I'm upgrading hadoop from version 3.0.0 to version 3.2.2. Following are the steps I followed:
- Get active namenode:
$ hdfs haadmin -getServiceState nn1
standby
$ hdfs haadmin -getServiceState nn2
active
- Turn safemode on and save namespace(commands ran on nn2):
$ hdfs dfsadmin -safemode enter
$ hdfs dfsadmin -saveNamespace
- Stop all hadoop services and upgrade binaries on all nodes
- Start zookeeper-failover-controller and journalnode on required nodes
- Start nn2(last active namenode) with
-upgrade -renameReserved
flags
$ hdfs --daemon start namenode -upgrade -renameReserved
from logs:
STARTUP_MSG: Starting NameNode
STARTUP_MSG: host = <hostname2>/<IP2>
STARTUP_MSG: args = [-upgrade, -renameReserved]
STARTUP_MSG: version = 3.2.2
org.apache.hadoop.hdfs.server.namenode.NameNode: createNameNode [-upgrade, -renameReserved]
org.apache.hadoop.hdfs.server.namenode.FSImage: Starting upgrade of local storage directories.
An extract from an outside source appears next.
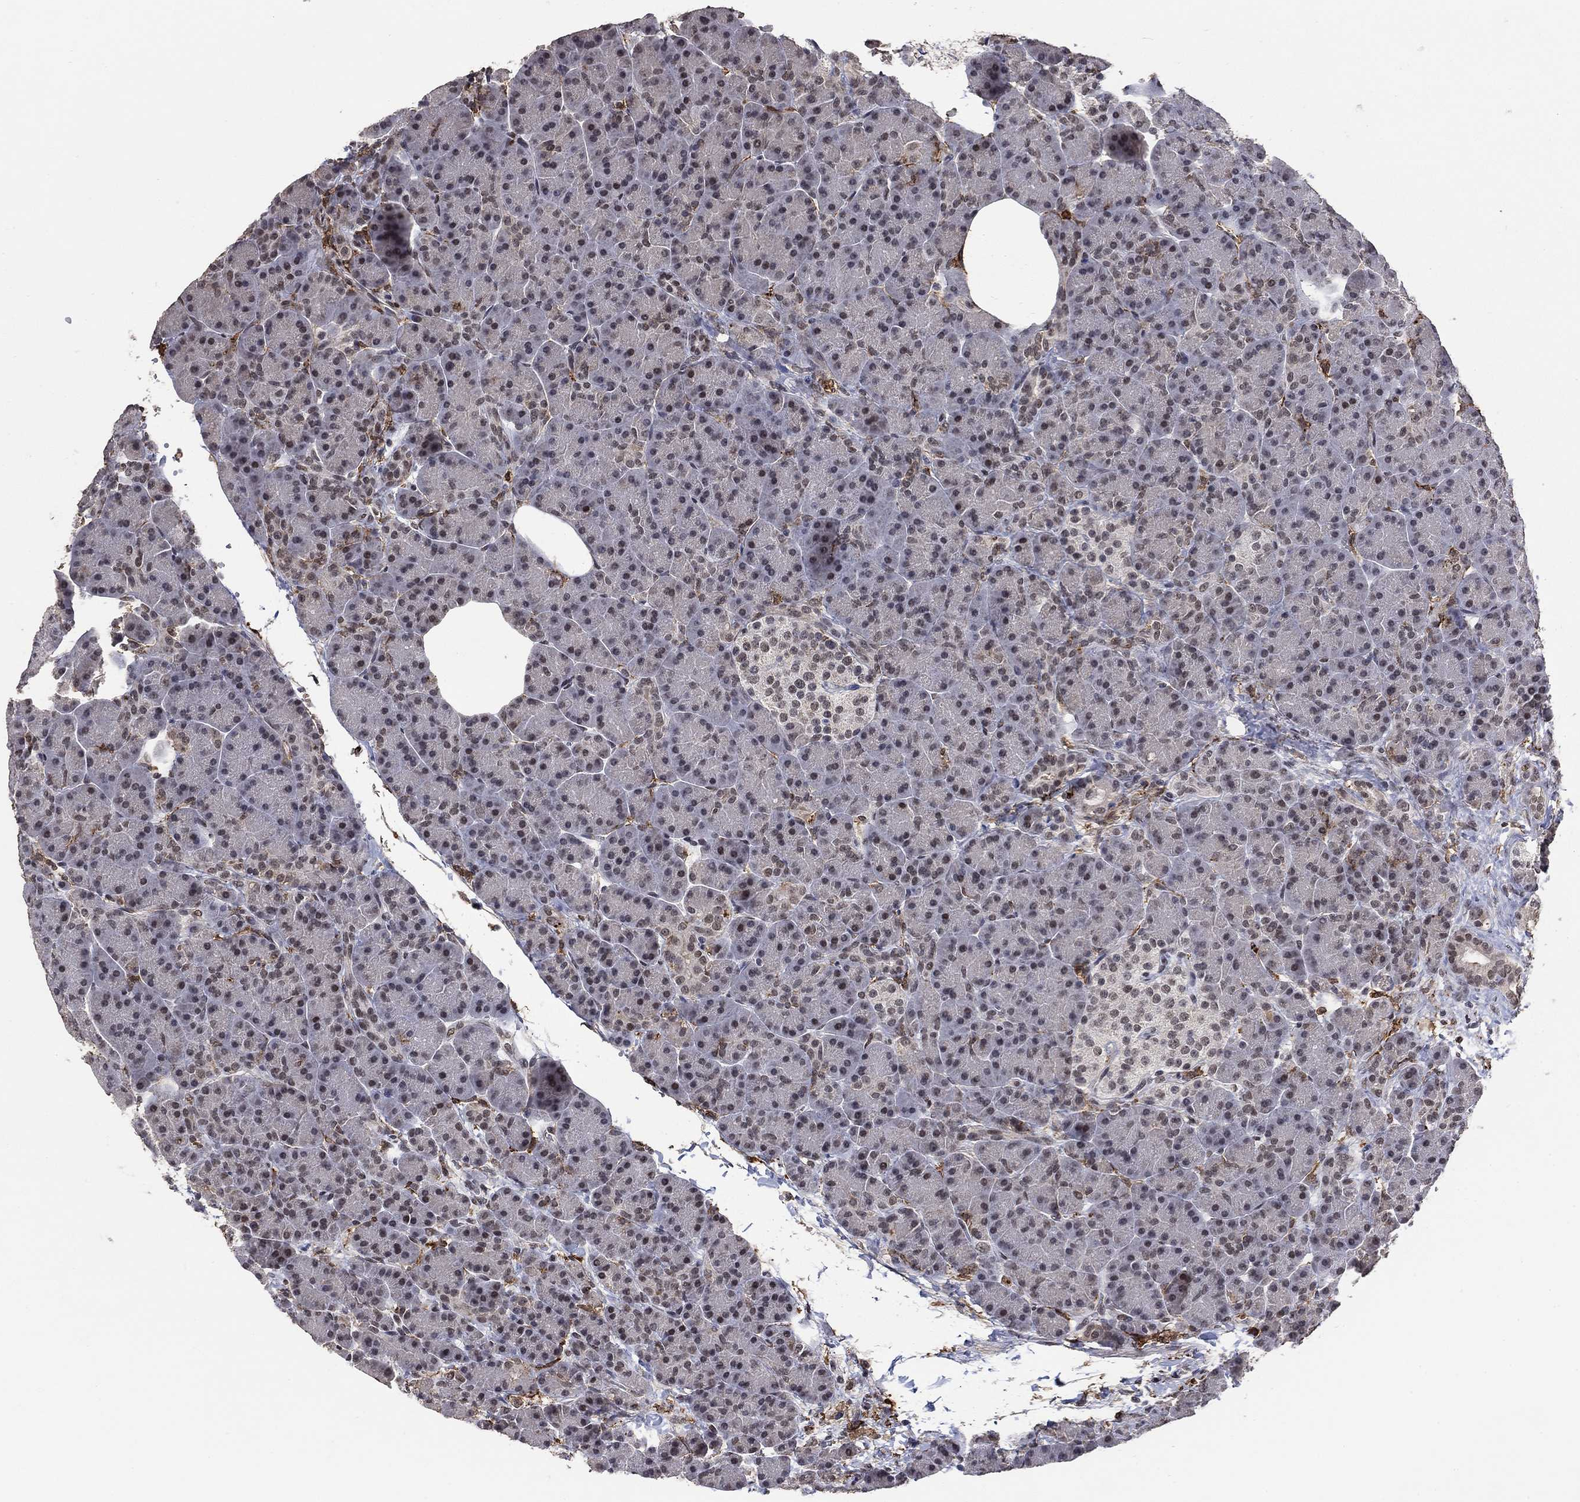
{"staining": {"intensity": "moderate", "quantity": "<25%", "location": "nuclear"}, "tissue": "pancreas", "cell_type": "Exocrine glandular cells", "image_type": "normal", "snomed": [{"axis": "morphology", "description": "Normal tissue, NOS"}, {"axis": "topography", "description": "Pancreas"}], "caption": "Immunohistochemistry micrograph of normal pancreas: pancreas stained using immunohistochemistry reveals low levels of moderate protein expression localized specifically in the nuclear of exocrine glandular cells, appearing as a nuclear brown color.", "gene": "GRIA3", "patient": {"sex": "female", "age": 63}}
old LV = -64; old CTime = 1636096354752.
new LV = -65; new CTime = 1642257088033
org.apache.hadoop.hdfs.server.namenode.NNUpgradeUtil: Starting upgrade of storage directory
org.apache.hadoop.hdfs.server.namenode.NNUpgradeUtil: Performing upgrade of storage directory
org.apache.hadoop.hdfs.StateChange: STATE* Safe mode ON
org.apache.hadoop.hdfs.server.namenode.FSNamesystem: Starting services required for active state
- stop nn2 and start normally and turn safemode off(We have defined these as services, hence starting nn2 as service):
$ hdfs --daemon stop namenode
$ sudo service hadoop-hdfs-namenode start
from logs:
STARTUP_MSG: Starting NameNode
STARTUP_MSG: host = <hostname2>/<IP2>
STARTUP_MSG: args = []
STARTUP_MSG: version = 3.2.2
org.apache.hadoop.hdfs.StateChange: STATE* Safe mode ON.
The reported blocks 0 needs additional 2537 blocks to reach the threshold 0.9990 of total blocks 2540.
The minimum number of live datanodes is not required. Safe mode will be turned off automatically once the thresholds have been reached.
org.apache.hadoop.hdfs.server.namenode.FSNamesystem: Starting services required for standby state
org.apache.hadoop.hdfs.server.namenode.ha.EditLogTailer: Will roll logs on active node every 120 seconds.
org.apache.hadoop.hdfs.server.namenode.ha.StandbyCheckpointer: Starting standby checkpoint thread...
Checkpointing active NN to possible NNs: [http://<hostname1>:<port>]
Serving checkpoints at http://<hostname2>:<port>
org.apache.hadoop.hdfs.server.namenode.ha.EditLogTailer: Triggering log roll on remote NameNode
org.apache.hadoop.ipc.Client: Retrying connect to server: <hostname1>/<ip1>:<port>
- Turn safemode off on active nn(nn2 in this case)
$ hdfs dfsadmin -safemode leave
safemode: Call From <hostname2>/<IP2> to <hostname1>:<port> failed on connection exception: java.net.ConnectException: Connection refused; For more details see: http://wiki.apache.org/hadoop/ConnectionRefused
- Wait until safemode is turned off:
$ hdfs dfsadmin -safemode get
safemode: Call From <hostname2>/<IP2> to <hostname1>:<port> failed on connection exception: java.net.ConnectException: Connection refused; For more details see: http://wiki.apache.org/hadoop/ConnectionRefused
I expect the safemode to be turned off on nn2, and getting exception for nn1 as it is not running, but this is not happening. I do not see anything in the logs after this point other than it trying to connect to <hostname1>/<IP1>:<port>
After step 8, I start standby namenode and issue hdfs namenode -bootstrapStandby
and restart both namenodes and finalize the upgrade.
I've tested these upgrade steps atleast 20-25 times, But this time I'm stuck at step 7.
Since nn2(hostname2) was the active namenode before upgrade, I expect it to come up and be the active namenode again(and turn safemode off), but that is not happening in this case. I could not find anything related to it, can someone please help with this?